Hoy pasé su revisión después de mes y medio de la operación. Entré otra vez a su consulta y no me reconoció, claro, en la cara no tenía por qué haberse fijado ni son mis rasgos inolvidables. Cuando le di el nombre tampoco encontraba mis datos en el ordenador, pese a que yo estaba citado para hoy. No importa. Me dijo “¿qué tal?”. Yo respondí “bien”. Y sin darme lugar a añadir palabra (le iba a comentar que a veces algo ahí abajo tira un poco) me replicó: “pues por mí no vuelva por aquí”. Y me fui, qué iba a hacer. Para tomarse un café no estaba el ambiente, no.
Pero éste, al fin y al cabo, tiene que hurgarle a uno los interiores. Más llevadero es lo de mi alergólogo. Está empeñado en que a base de observaciones detectivescas hechas por mí mismo sobre mi propia mismidad, descubra yo mismo de mi mismo cuál es la sustancia que a mí mismo me produce la alergia leve que yo mismo padezco. Y que luego se lo cuente, eso sí; por lo de ampliar conocimiento supongo que será. Cada vez que voy me regaña por no haberlo averiguado todavía. Se ve que está impaciente por saber qué me pasa. Cuando me ve con cara de pues no doy con la cosa, intenta aterrarme diciéndome que igual tengo un bicho tropical en la barriga, será un Alien, yo qué sé. Y, claro, yo le replico que tranquilo, que seguro que son los tomates de la huerta de mi cuñado los que me ponen así, y que no se preocupe, que ya me encargo yo.
Pero eso debe de ser así, imagino, conforme a los métodos de la ciencia médica más rigurosa. Lo bueno es lo de la señora que acompaña en su consulta al alergólogo en cuestión. El buen señor recibe a los pacientes en un cubículo mínimo. Apenas cabe la mesa, la silla del paciente a un lado y, al otro, el hombre y una señora bastante mayor, muy pegada a él, ambos sentados. Desde el primer día ví que la señora lo observaba todo. El segundo día lo mismo. Y no decía nada, sólo estaba allí, a su vera. El tercer día fue cuando el galeno decidió encargarme un montón de pruebas, análisis, placas y exámenes diversos. Ella metía baza: “dile también tal cosa”. Y el doctor a lo suyo. Ella insistía: “¿le has pedido que se haga tal?”. De pronto, él la mira, muy serio, y le dice: “calla, mamá, eso ya se lo dije”.
Toma castaña. Era la madre. La madre que lo parió, pensé, ni el mismísimo Freud se imaginaba una cosa así. Creo que les estoy perdiendo fe a los médicos. Y, como dicen que es tan importante la cosa psicológica de uno, pues tal vez por eso no me hacen mucho apaño sus consejos. Entretanto, a ver si también ellos se curan una miaja.
(Continuará).

2 comentarios:

Anónimo dijo...

¡Lo que hay que hacer para ser original! ¡Hasta complicadas alergias! Yo creo que debería acompañarle su madre. Entre ellas se entenderían mejor y avanzaría más la consulta. En todo caso, lo que no puede hacer es dejar ... el blog.

Anónimo dijo...

Tiene razón Demócrito: similia similibus curantur. Al alergólogo, vaya usted con su madre. Y al galeno despectivo, váyale haciendo lo mismo que le haga a usted.
El principio homeopático de "similia similibus curantur" tiene sus límites".
a) no es recomendable seguir esta táctica ya en el quirófano.
b) leo que equipara usted a Carod Rovira con "un gudari". Nada se curaría si Carod le equiparase a usted con Galindo o Ynestrillas por ser los tres defensores de la Unidad Nacional-Estatal.

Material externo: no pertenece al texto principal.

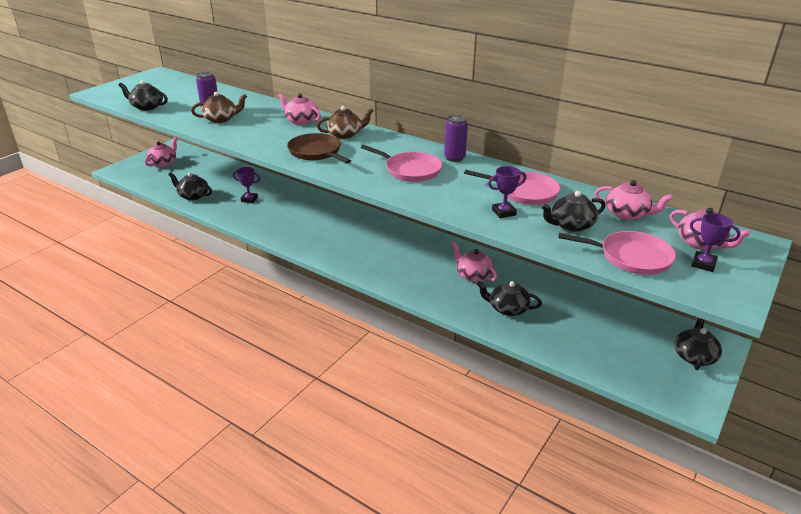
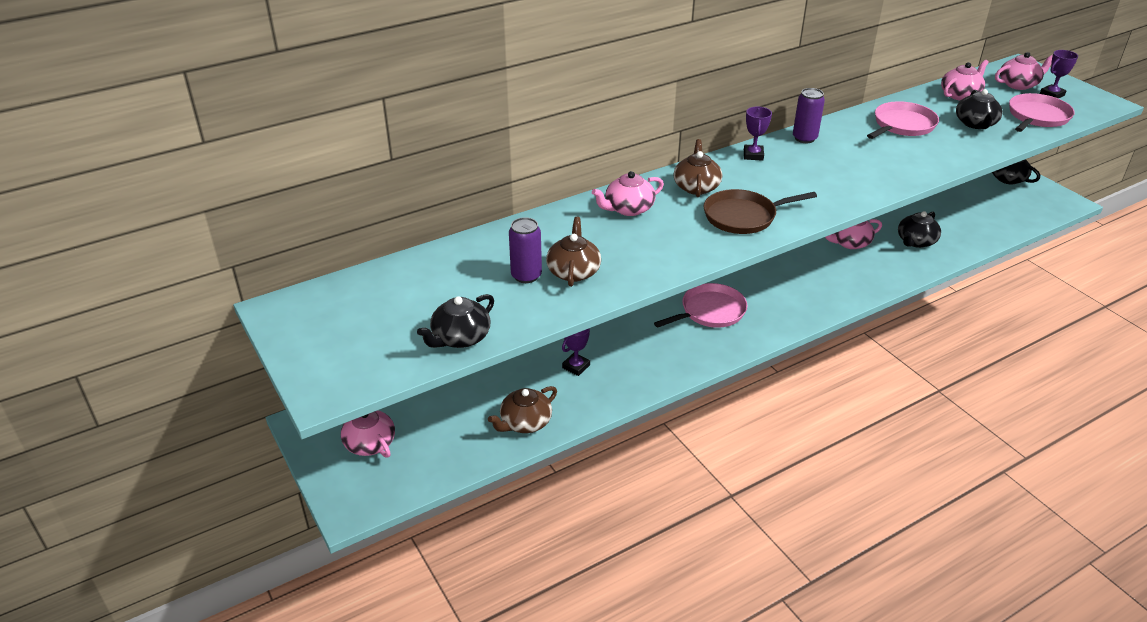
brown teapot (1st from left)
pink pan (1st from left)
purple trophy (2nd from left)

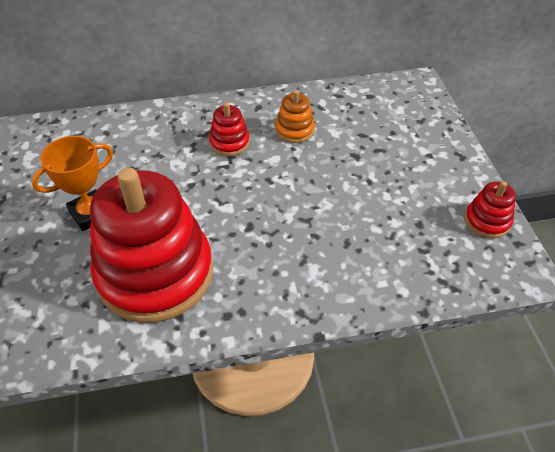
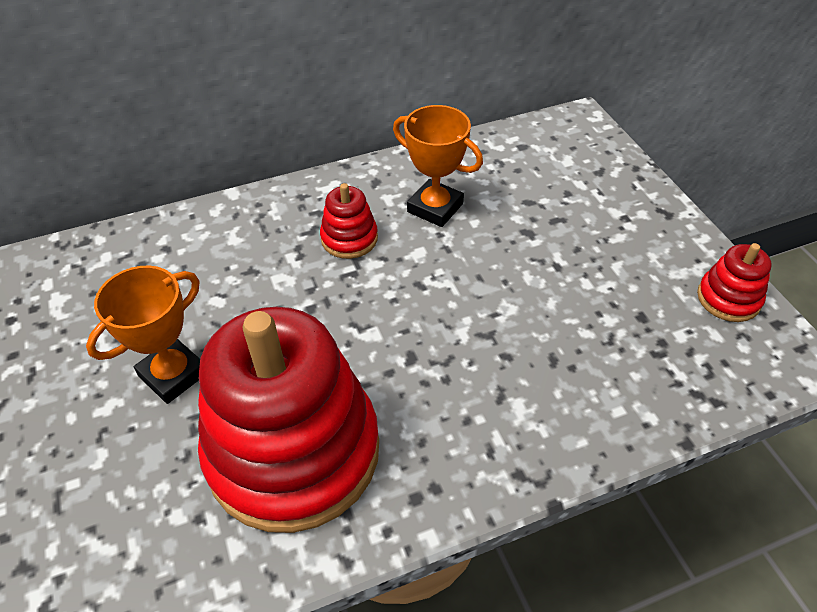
orange trophy (2nd from left)

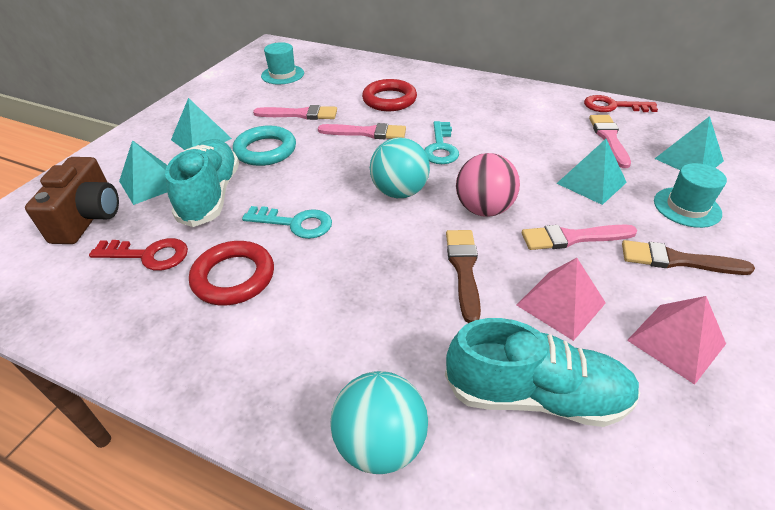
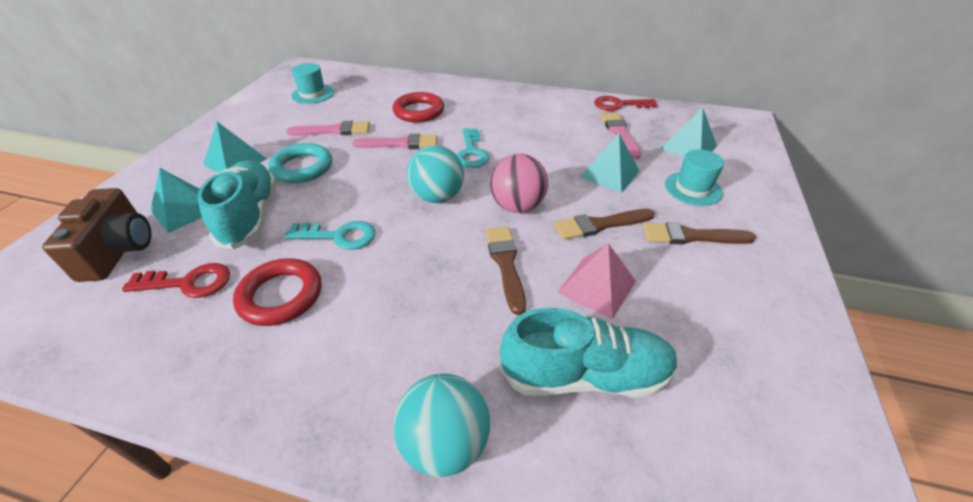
brown brush (2nd from left)
pink pyramid (2nd from left in the first image)

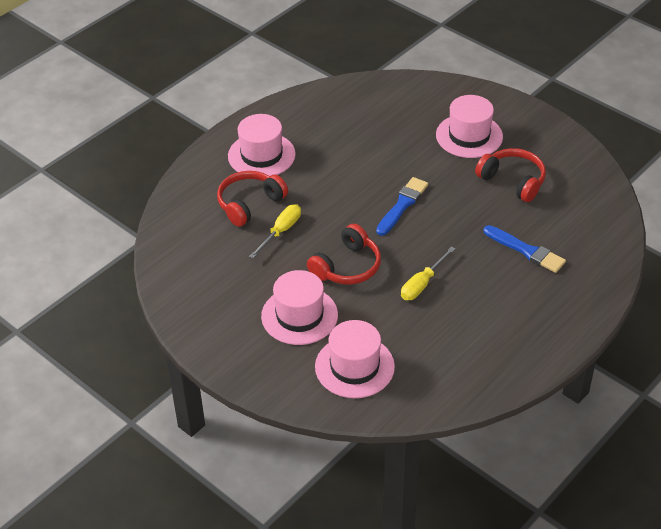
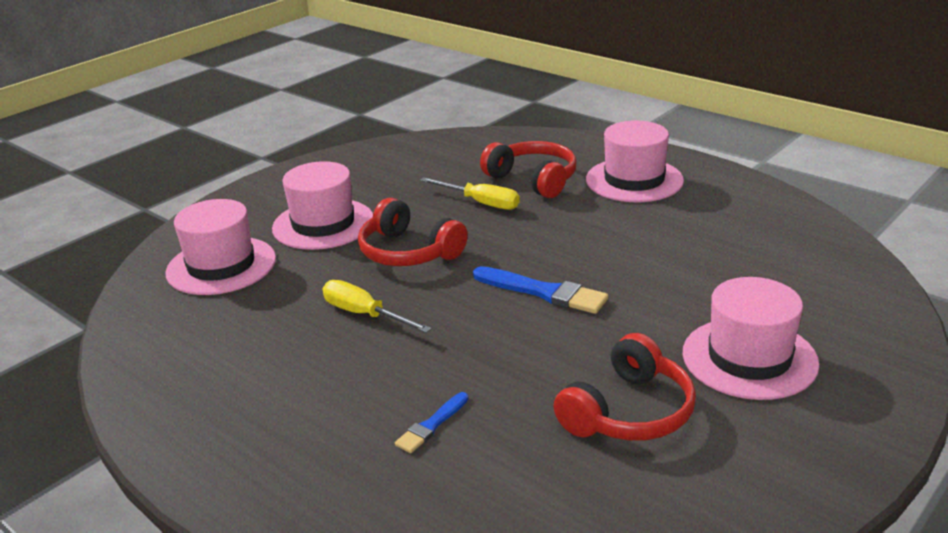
blue brush (1st from left)

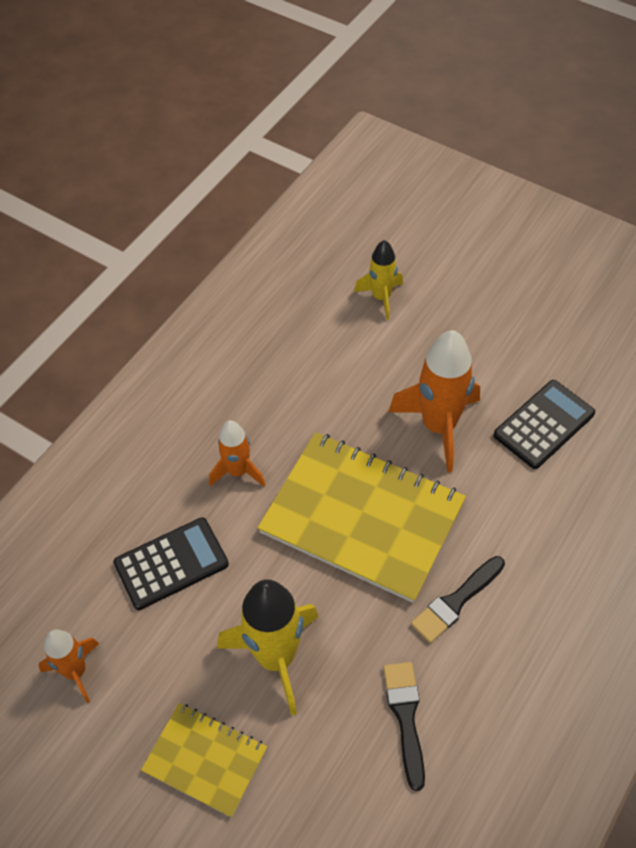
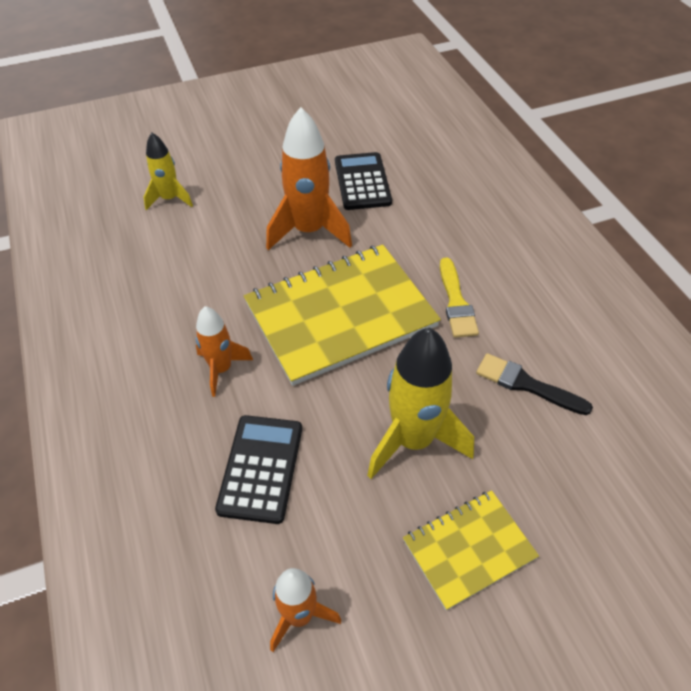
yellow brush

P.S. Las letras de la casilla de verificación hoy me mandan mensaje cabalístico. Tengo dos ventanas abiertas: en una sale "Ioboski", y en otra "Wbyzyck" (¡en serio!). Parece evidente que son los nombres de dos maestros hasídicos que me mandan mensajes desde el otro lado, diciéndome que estaban equivocados y que sí se podía comer cerdo (pero no en cualquier restaurante).